- **SUPPLIED MATERIAL**:
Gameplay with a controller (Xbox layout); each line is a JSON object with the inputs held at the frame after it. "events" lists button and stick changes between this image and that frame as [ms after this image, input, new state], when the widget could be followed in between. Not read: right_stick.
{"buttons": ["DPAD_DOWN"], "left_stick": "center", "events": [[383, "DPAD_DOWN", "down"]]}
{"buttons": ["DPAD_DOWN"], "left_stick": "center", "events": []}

- **THE PROBLEM**:
Throughout the material above, report each line holding the word "center".

- **EXERCISE RESULT**:
{"buttons": ["DPAD_DOWN"], "left_stick": "center", "events": [[383, "DPAD_DOWN", "down"]]}
{"buttons": ["DPAD_DOWN"], "left_stick": "center", "events": []}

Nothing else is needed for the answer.